In April 2019, I had the amazing opportunity to visit Izmir, Turkey for five weeks to conduct a cross-linguistic study on children’s language, source-monitoring, and perspective-taking abilities all thanks to the LuCiD travel award.
My current project within LuCiD is about the relationship between children’s language skills and their ability to view situations from other people’s perspectives. As a team, we have always been curious about the cross-linguistic aspect of this relationship. Turkish is a structurally different language from English and it includes evidential markers that specify one’s source of information (see the examples below).
This grammatical structure does not exist in English obligatorily and we were interested in whether this difference might influence the way Turkish children understand other people’s intentions compared to their English-speaking peers.

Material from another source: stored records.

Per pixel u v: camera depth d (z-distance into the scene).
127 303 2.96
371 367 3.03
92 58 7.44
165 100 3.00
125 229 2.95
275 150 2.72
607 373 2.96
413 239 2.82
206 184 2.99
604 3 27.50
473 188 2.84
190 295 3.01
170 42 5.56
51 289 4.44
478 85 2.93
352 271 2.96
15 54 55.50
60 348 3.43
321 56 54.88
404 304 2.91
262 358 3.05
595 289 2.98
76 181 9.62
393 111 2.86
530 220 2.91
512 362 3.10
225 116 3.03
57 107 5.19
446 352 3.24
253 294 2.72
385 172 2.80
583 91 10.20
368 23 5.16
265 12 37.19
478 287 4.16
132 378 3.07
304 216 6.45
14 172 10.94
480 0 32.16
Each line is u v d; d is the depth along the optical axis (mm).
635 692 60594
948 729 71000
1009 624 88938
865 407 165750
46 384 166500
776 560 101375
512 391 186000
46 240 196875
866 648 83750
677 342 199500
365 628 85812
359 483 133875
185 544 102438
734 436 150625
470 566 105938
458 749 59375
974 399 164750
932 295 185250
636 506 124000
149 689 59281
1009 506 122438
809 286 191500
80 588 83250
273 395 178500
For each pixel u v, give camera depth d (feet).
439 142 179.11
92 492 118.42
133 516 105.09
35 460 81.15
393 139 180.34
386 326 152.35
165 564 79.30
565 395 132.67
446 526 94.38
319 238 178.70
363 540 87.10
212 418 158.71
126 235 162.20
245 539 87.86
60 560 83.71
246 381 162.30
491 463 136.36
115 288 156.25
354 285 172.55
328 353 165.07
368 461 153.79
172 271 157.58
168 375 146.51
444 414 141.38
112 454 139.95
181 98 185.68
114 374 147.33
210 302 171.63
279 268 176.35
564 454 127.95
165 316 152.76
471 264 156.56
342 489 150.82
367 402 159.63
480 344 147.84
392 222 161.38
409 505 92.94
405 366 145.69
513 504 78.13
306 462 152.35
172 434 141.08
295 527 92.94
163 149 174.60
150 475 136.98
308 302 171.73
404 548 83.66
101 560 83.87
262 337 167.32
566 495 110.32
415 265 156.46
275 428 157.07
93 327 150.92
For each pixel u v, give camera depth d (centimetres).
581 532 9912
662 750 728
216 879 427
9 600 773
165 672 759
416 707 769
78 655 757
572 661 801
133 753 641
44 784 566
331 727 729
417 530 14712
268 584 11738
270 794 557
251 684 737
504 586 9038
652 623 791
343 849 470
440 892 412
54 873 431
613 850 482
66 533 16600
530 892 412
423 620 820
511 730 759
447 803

To examine this, I worked with 50 3- and 4-year-old Turkish-speaking children in their nurseries. I visited three nurseries in Izmir to complete the data collection. Our test battery aimed to measure children’s vocabulary knowledge, their ability to use evidential markers, their perspective-taking skills, source-monitoring abilities (i.e., the ability to follow the source of their knowledge) and their short-term memory.
Conducting a cross-linguistic study requires a lot of behind-the-scenes preparation. I needed support with the translation and back-translation of the tasks I was using, making connections with the nurseries, and secondary data transcribing and data coding. I cannot thank Ege University’s Psychology department enough for their welcoming attitude and support. Dr Duygu Kandemirci, who is a Counselling Psychologist at the university put me in contact with the nurseries as well as providing me with a work space on campus. Dr Cansu Pala, who is a Research Associate in Ege University’s Psychology department provided me with language tests in Turkish, helped me recruit undergraduate students as Research Assistants for data transcribing and reliability-coding, and shared her expert knowledge with the translation back-translation process. I was also invited to give a talk about our LuCiD project as part of her third year Cognitive Psychology module. The students were very interested in, and enthusiastic about, the topic, to the point they did not leave the classroom after the lecture ended and asked lots of interesting questions. We even had a big selfie with the entire classroom after the lecture to capture their excitement to learn about LuCiD, however due to a fault on the phone we used, the photo unfortunately disappeared. You can imagine a group of bright students with big smiles on their faces!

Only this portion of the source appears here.